* **ACTIVITY**: In the listing below, locate the line that contains "- potted plant [584,337,635,451]" and the line that contains "- trash can [614,566,656,628]". Restate word for word those two lines and every line between them, and nothing else.

* **DATA SHOWN**:

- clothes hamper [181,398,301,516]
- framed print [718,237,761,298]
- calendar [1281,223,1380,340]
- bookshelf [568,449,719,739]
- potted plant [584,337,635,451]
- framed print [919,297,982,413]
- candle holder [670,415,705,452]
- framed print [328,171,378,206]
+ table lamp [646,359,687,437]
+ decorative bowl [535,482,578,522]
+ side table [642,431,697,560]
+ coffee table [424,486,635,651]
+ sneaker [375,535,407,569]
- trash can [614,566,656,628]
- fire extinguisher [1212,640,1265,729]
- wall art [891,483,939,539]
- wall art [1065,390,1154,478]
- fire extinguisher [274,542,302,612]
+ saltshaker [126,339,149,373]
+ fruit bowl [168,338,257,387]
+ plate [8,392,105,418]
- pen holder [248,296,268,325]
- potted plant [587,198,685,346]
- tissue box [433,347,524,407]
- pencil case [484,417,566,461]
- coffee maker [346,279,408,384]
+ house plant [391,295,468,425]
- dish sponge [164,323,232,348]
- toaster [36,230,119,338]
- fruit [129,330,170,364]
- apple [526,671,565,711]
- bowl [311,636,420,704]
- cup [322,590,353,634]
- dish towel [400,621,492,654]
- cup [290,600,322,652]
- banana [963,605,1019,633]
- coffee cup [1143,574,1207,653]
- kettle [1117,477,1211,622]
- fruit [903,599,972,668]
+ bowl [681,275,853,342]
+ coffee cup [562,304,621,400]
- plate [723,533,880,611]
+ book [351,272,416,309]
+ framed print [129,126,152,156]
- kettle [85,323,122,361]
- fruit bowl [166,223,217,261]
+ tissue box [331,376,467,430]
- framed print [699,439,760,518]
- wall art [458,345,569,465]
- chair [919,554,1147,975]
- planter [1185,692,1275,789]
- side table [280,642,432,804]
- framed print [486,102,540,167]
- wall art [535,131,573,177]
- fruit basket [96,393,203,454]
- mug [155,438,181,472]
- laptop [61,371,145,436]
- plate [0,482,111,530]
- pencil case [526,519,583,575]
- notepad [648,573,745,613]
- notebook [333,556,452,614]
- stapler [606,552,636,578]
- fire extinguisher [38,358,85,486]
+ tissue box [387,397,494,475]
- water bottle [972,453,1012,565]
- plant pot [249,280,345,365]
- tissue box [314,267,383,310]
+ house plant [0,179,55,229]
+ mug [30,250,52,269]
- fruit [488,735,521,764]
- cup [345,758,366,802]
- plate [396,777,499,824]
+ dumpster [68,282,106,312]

* **EXERCISE ANSWER**:
- potted plant [584,337,635,451]
- framed print [919,297,982,413]
- candle holder [670,415,705,452]
- framed print [328,171,378,206]
+ table lamp [646,359,687,437]
+ decorative bowl [535,482,578,522]
+ side table [642,431,697,560]
+ coffee table [424,486,635,651]
+ sneaker [375,535,407,569]
- trash can [614,566,656,628]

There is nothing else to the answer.